Opening Minds, Bridging Differences, Living Jewish Values.

Dr. Gustav Schonfeld

Dr. Gustav Schonfeld was born in Munkács, Czechoslovakia on May 8, 1934. In 1938, the Nazis began turning over land annexed in the region to its Hungarian allies. Over the next few years, the Hungarian government instituted anti-Jewish legislation and racial laws before officially joining the Axis Powers. In March 1944, after Hungary tried to withdraw from its alliance with Germany following several crushing military defeats, the Germans responded by invading Hungary. At this point, the liquidation of the area's Jewish population began.

In April, just after Passover, when Gustav was 10 years old, he and his family were taken to the Munkács ghetto, housed in a former brick factory. In The following month, they were among the nearly 30,000 Jews from the region transported to Auschwitz in deportations between May 11 and May 23. Some people died on the three-day journey to Auschwitz, crammed into cattle cars without food, water or toilets.
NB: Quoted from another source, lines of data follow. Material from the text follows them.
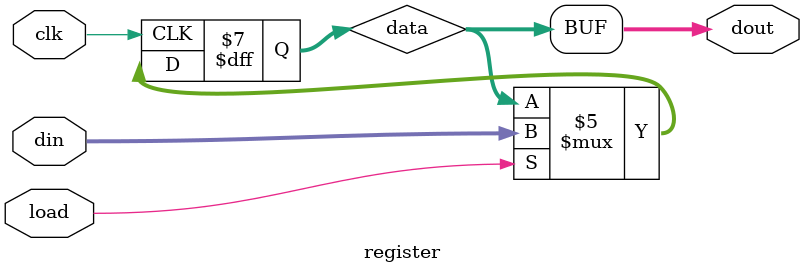
<source format=sv>
module register #(parameter width = 16)
(
	input clk,
	input load,
	input [width-1 : 0] din,
	output logic [width-1 : 0] dout
);

logic [width-1 : 0] data;

initial
begin
	data = 1'b0;
end

always_ff @ (posedge clk)
begin
	if (load)
		data = din;
end

always_comb
begin
	dout = data;
end

endmodule : register
</source>
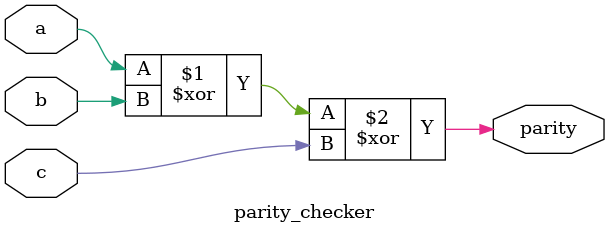
<source format=v>
module parity_checker (
    input wire a,
    input wire b,
    input wire c,
    output wire parity
);

assign parity = a ^ b ^ c; // XOR for odd parity

endmodule

</source>
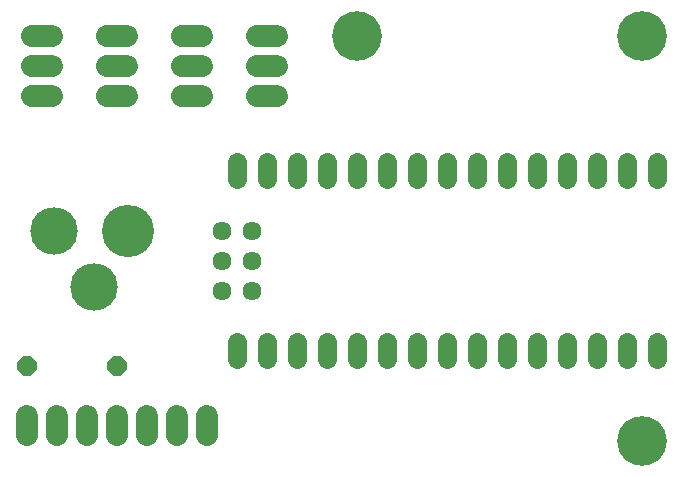
<source format=gts>
G04 EAGLE Gerber RS-274X export*
G75*
%MOMM*%
%FSLAX34Y34*%
%LPD*%
%INTop Solder Mask*%
%IPPOS*%
%AMOC8*
5,1,8,0,0,1.08239X$1,22.5*%
G01*
%ADD10C,4.203200*%
%ADD11C,4.419200*%
%ADD12C,4.019200*%
%ADD13C,1.828800*%
%ADD14C,1.612800*%
%ADD15C,1.612800*%
%ADD16P,1.759533X8X202.500000*%


D10*
X571500Y381000D03*
X571500Y723900D03*
X330200Y723900D03*
D11*
X136000Y558800D03*
D12*
X73500Y558800D03*
X107500Y510800D03*
D13*
X182372Y673100D02*
X198628Y673100D01*
X198628Y698500D02*
X182372Y698500D01*
X182372Y723900D02*
X198628Y723900D01*
X245872Y673100D02*
X262128Y673100D01*
X262128Y698500D02*
X245872Y698500D01*
X245872Y723900D02*
X262128Y723900D01*
X135128Y673100D02*
X118872Y673100D01*
X118872Y698500D02*
X135128Y698500D01*
X135128Y723900D02*
X118872Y723900D01*
X71628Y673100D02*
X55372Y673100D01*
X55372Y698500D02*
X71628Y698500D01*
X71628Y723900D02*
X55372Y723900D01*
D14*
X228600Y464248D02*
X228600Y450152D01*
X254000Y450152D02*
X254000Y464248D01*
X279400Y464248D02*
X279400Y450152D01*
X304800Y450152D02*
X304800Y464248D01*
X330200Y464248D02*
X330200Y450152D01*
X355600Y450152D02*
X355600Y464248D01*
X381000Y464248D02*
X381000Y450152D01*
X406400Y450152D02*
X406400Y464248D01*
X431800Y464248D02*
X431800Y450152D01*
X457200Y450152D02*
X457200Y464248D01*
X482600Y464248D02*
X482600Y450152D01*
X508000Y450152D02*
X508000Y464248D01*
X228600Y602552D02*
X228600Y616648D01*
X254000Y616648D02*
X254000Y602552D01*
X279400Y602552D02*
X279400Y616648D01*
X431800Y616648D02*
X431800Y602552D01*
X457200Y602552D02*
X457200Y616648D01*
X482600Y616648D02*
X482600Y602552D01*
X508000Y602552D02*
X508000Y616648D01*
X584200Y616648D02*
X584200Y602552D01*
X584200Y464248D02*
X584200Y450152D01*
X558800Y450152D02*
X558800Y464248D01*
X533400Y464248D02*
X533400Y450152D01*
X558800Y602552D02*
X558800Y616648D01*
X533400Y616648D02*
X533400Y602552D01*
X304800Y602552D02*
X304800Y616648D01*
D15*
X241300Y558800D03*
X241300Y533400D03*
X241300Y508000D03*
D14*
X406400Y602552D02*
X406400Y616648D01*
X381000Y616648D02*
X381000Y602552D01*
X355600Y602552D02*
X355600Y616648D01*
X330200Y616648D02*
X330200Y602552D01*
D15*
X215900Y558800D03*
X215900Y533400D03*
X215900Y508000D03*
D13*
X50800Y401828D02*
X50800Y385572D01*
X76200Y385572D02*
X76200Y401828D01*
X101600Y401828D02*
X101600Y385572D01*
X127000Y385572D02*
X127000Y401828D01*
X152400Y401828D02*
X152400Y385572D01*
X177800Y385572D02*
X177800Y401828D01*
X203200Y401828D02*
X203200Y385572D01*
D16*
X127000Y444500D03*
X50800Y444500D03*
M02*

</source>
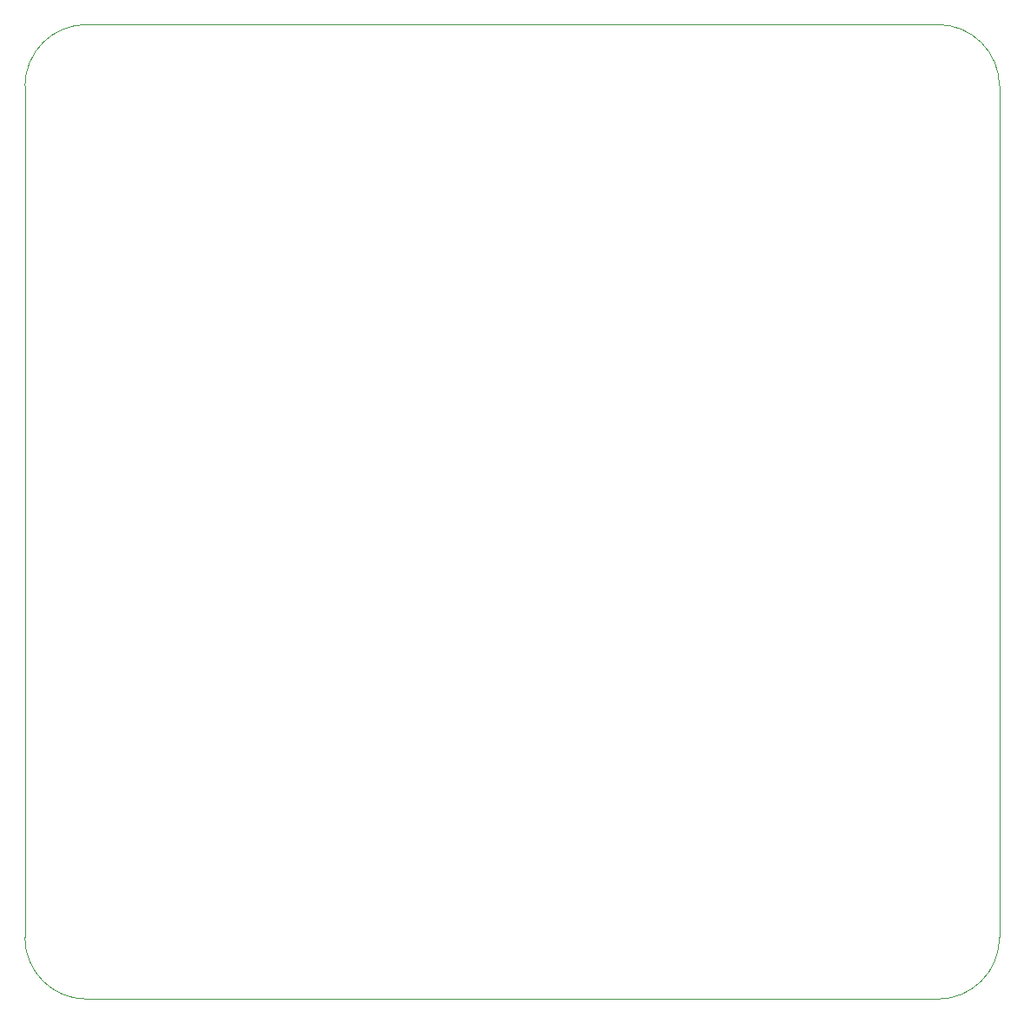
<source format=gbr>
G04 (created by PCBNEW (2013-07-07 BZR 4022)-stable) date 3/28/2015 2:44:44 PM*
%MOIN*%
G04 Gerber Fmt 3.4, Leading zero omitted, Abs format*
%FSLAX34Y34*%
G01*
G70*
G90*
G04 APERTURE LIST*
%ADD10C,0.00590551*%
%ADD11C,0.00393701*%
G04 APERTURE END LIST*
G54D10*
G54D11*
X21653Y-48818D02*
X21653Y-16141D01*
X56692Y-51181D02*
X24015Y-51181D01*
X59055Y-16141D02*
X59055Y-48818D01*
X24015Y-13779D02*
X56692Y-13779D01*
X21653Y-48818D02*
G75*
G03X24015Y-51181I2362J0D01*
G74*
G01*
X56692Y-51181D02*
G75*
G03X59055Y-48818I0J2362D01*
G74*
G01*
X59055Y-16141D02*
G75*
G03X56692Y-13779I-2362J0D01*
G74*
G01*
X24015Y-13779D02*
G75*
G03X21653Y-16141I0J-2362D01*
G74*
G01*
M02*

</source>
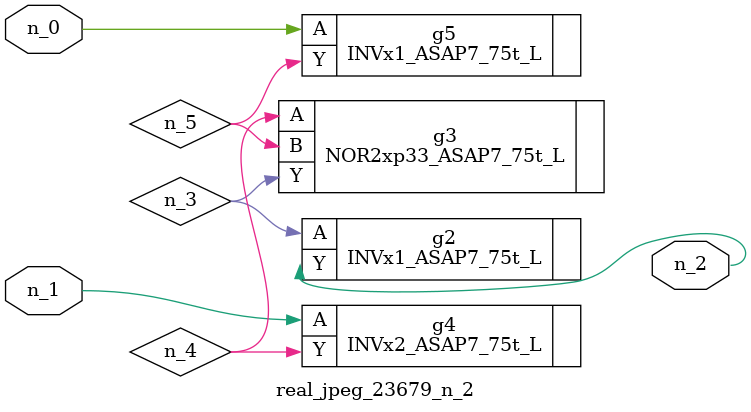
<source format=v>
module real_jpeg_23679_n_2 (n_1, n_0, n_2);

input n_1;
input n_0;

output n_2;

wire n_5;
wire n_4;
wire n_3;

INVx1_ASAP7_75t_L g5 ( 
.A(n_0),
.Y(n_5)
);

INVx2_ASAP7_75t_L g4 ( 
.A(n_1),
.Y(n_4)
);

INVx1_ASAP7_75t_L g2 ( 
.A(n_3),
.Y(n_2)
);

NOR2xp33_ASAP7_75t_L g3 ( 
.A(n_4),
.B(n_5),
.Y(n_3)
);


endmodule
</source>
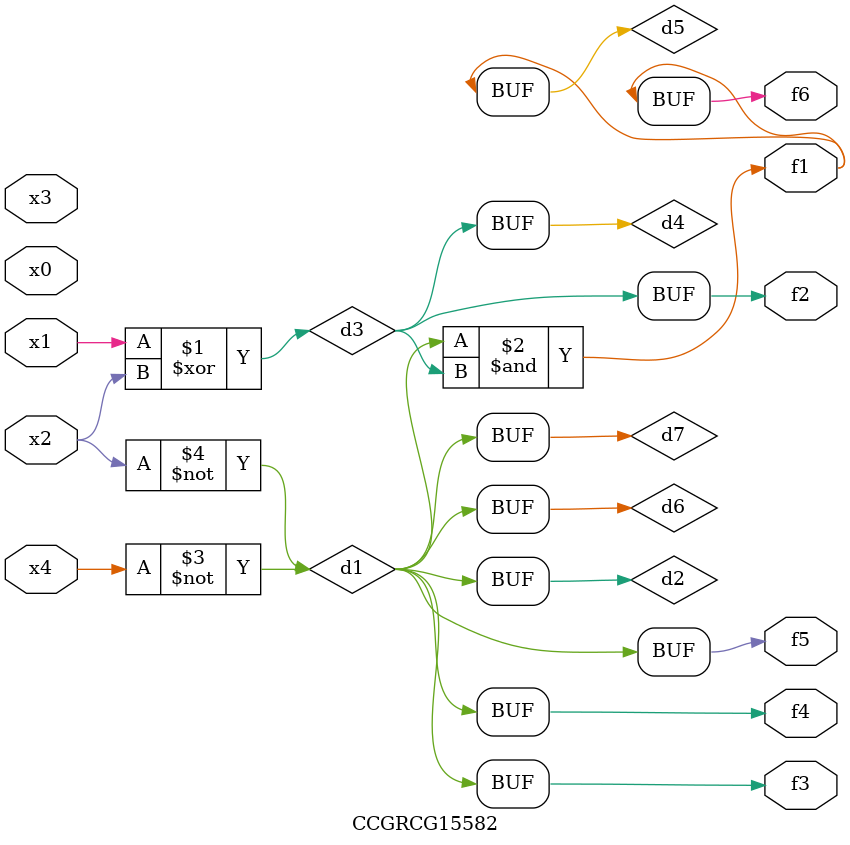
<source format=v>
module CCGRCG15582(
	input x0, x1, x2, x3, x4,
	output f1, f2, f3, f4, f5, f6
);

	wire d1, d2, d3, d4, d5, d6, d7;

	not (d1, x4);
	not (d2, x2);
	xor (d3, x1, x2);
	buf (d4, d3);
	and (d5, d1, d3);
	buf (d6, d1, d2);
	buf (d7, d2);
	assign f1 = d5;
	assign f2 = d4;
	assign f3 = d7;
	assign f4 = d7;
	assign f5 = d7;
	assign f6 = d5;
endmodule

</source>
There, Gustav and his father, Alexandor, were separated from his mother, Helena, grandmother, Irene Gottesman, and infant brother, Solomon. (Another brother, Alfred, known as "Freddy," died of kidney disease before the war.)

Gustav credited his survival to his father, who told him to pretend he was 16 years old and continually risked his own life to protect his son. After some time at Auschwitz, they were taken to clear the ruins of the Warsaw Ghetto, then on a death march to the Dachau concentration camp and finally transferred to Muhldorf Waldlager, a sub-camp of Dachau near the town of Ampfing, Germany, where they were liberated on May 2, 1944. They spent the next six weeks recuperating in a nearby convent.

After the war, they were reunited with Helena, who initially survived by giving the baby to her mother and telling the guards that she was a nurse, and subsequently was transferred to several other camps in Poland. However, Gustav's grandmother and six-month-old brother were killed immediately upon arrival at Auschwitz, half of his extended family perished, and he was the sole survivor of his cheder class of 30 boys.

In 1946, the family emigrated to the United States and settled in St. Louis to be near relatives. Gustavs uncles on both sides had emigrated there before the war, and his father's older brother's daughter ended up marrying his mother's brother.

Gustav's father had been a physician in Europe and, with great determination and effort, he regained his medical credentials and established a successful medical practice. Gustav went on to become a physician like his father and served on the faculty of Washington University School of Medicine for 40 years. He directed the Lipid Research Center, served as Chair of Preventative Medicine and the Department of Internal Medicine, and as Physician in Chief at Barnes-Jewish Hospital. A world renowned expert on cholesterol and heart disease and a prolific author, his research appeared in hundreds of scientific publications. In 2009, Gustav wrote a book about his experiences, Absence of Closure. He passed away on May 21, 2011, just one week before his 50th anniversary with his wife Miriam. They had three children together, Josh, Julia and Jeremy, and eight grandchildren.